Geschrieben am 22-04-2011

Hannover (ots) -

Sperrfrist: 22.04.2011 10:30
Bitte beachten Sie, dass diese Meldung erst nach Ablauf der
Sperrfrist zur Veröffentlichung freigegeben ist.

Zu allen Zeiten haben die Menschen sich schwer getan, die
Kreuzigung Jesu zu verstehen, erklärte der Vorsitzende des Rates der
Evangelischen Kirche in Deutschland (EKD), Präses Nikolaus Schneider,
in seiner Karfreitagspredigt im Willibrordi-Dom zu Wesel
(Nordrhein-Westfalen). In den Berichten der Evangelien werde
deutlich: "Die Spötter haben nicht begriffen, was doch auch zur
Tradition der Propheten gehört: Jesu Leiden und Sterben am Kreuz
gehört zu Gottes machtvollem Eingreifen in die
Menschheitsgeschichte." Das Kreuz bedeute freien Zugang der Menschen
zu Gott. Gott selbst habe diesen Weg eröffnet, denn er wurde Mensch
und nahm die Begrenztheit menschlicher Existenz bis hin zu seiner
Sterblichkeit an. "Sterben und Tod, selbst der Tod am Kreuz sind
nicht Ausdruck von Gottesferne. Vielmehr gilt: Gerade dort ist Gott
ganz nahe."

Es sei aber eine "teuflische Gefahr für den Glauben", wenn man
Gottesnähe mit Leidfreiheit verwechsele. Auch heute "tun wir uns
immer wieder so unendlich schwer damit, an Gottes Menschennähe und
Menschenliebe zu glauben", sagte Präses Schneider. "Denn wir sehen
doch, wie viel unverschuldetes Leid es auf dieser Erde gibt.

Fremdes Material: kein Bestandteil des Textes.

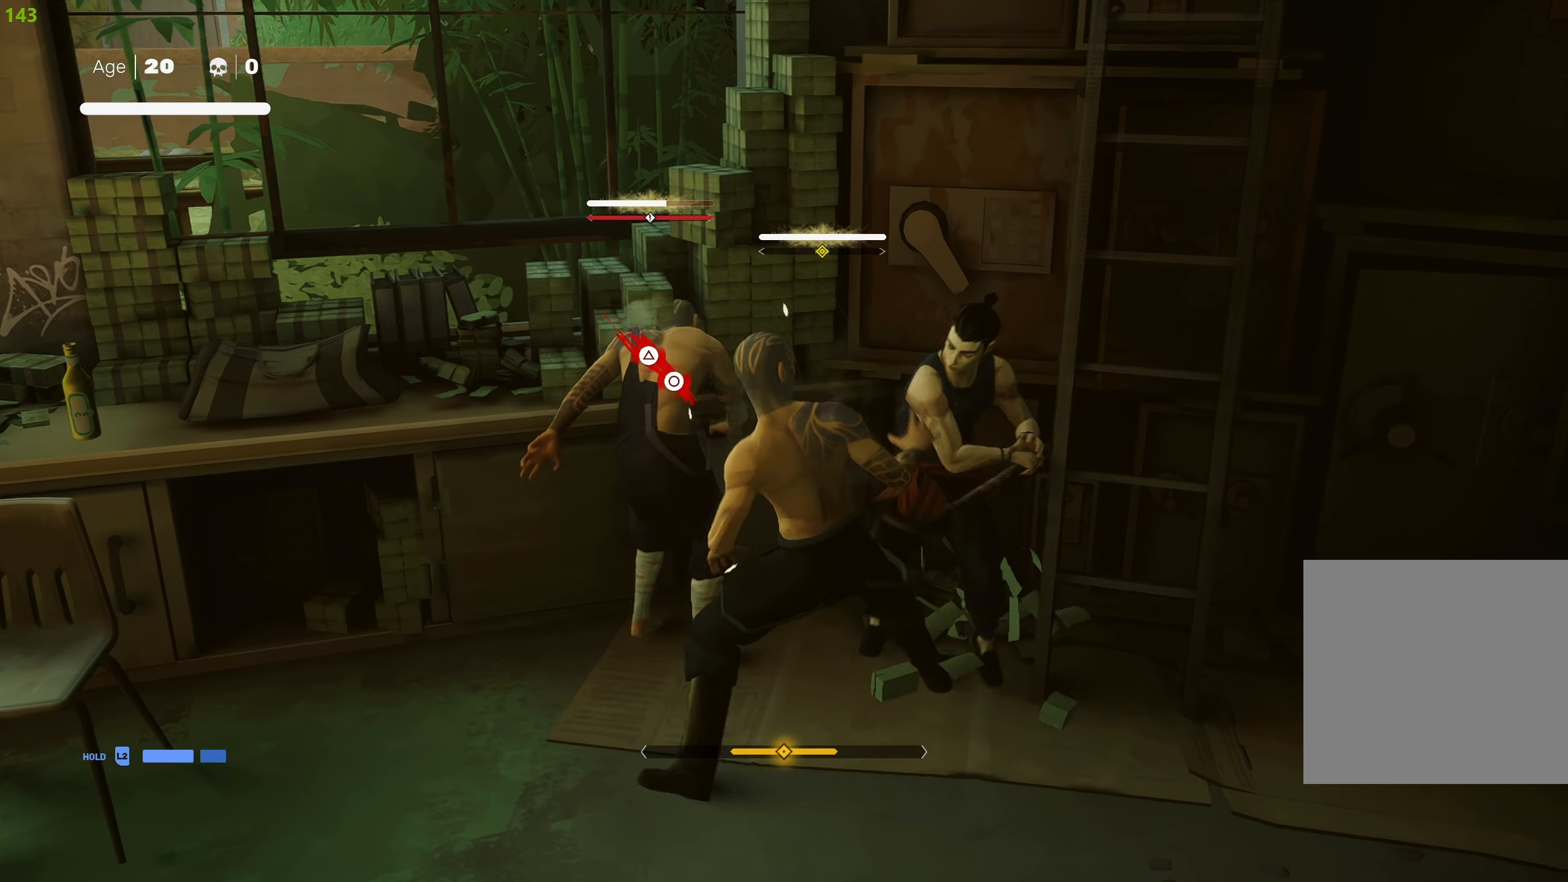
{"buttons": ["CIRCLE", "TRIANGLE"], "left_stick": "center", "right_stick": "center", "events": [[117, "left_stick", "center"], [200, "left_stick", "down"], [317, "left_stick", "center"], [350, "L1", "up"], [433, "CIRCLE", "down"], [450, "TRIANGLE", "down"]]}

Und wir
sehen doch, wie viele Menschen Opfer werden von Unverstand,
Selbstsucht und verbrecherischer Gewalt anderer Menschen." Angesichts
solcher Bilder und Erfahrungen möchte man am liebsten Augen und Ohren
zuhalten, einfach weglaufen oder diese Realität des Lebens "übertönen
durch die Geräusche der Welt". Die Stille eines Feiertages, der die
Kreuzeserfahrung thematisiert, werde so zum Anstoß. "Wie oft bleibt
auch uns Christenmenschen nur der Schrei mit den und für die
Gequälten: 'Mein Gott, warum hast du uns verlassen?!'"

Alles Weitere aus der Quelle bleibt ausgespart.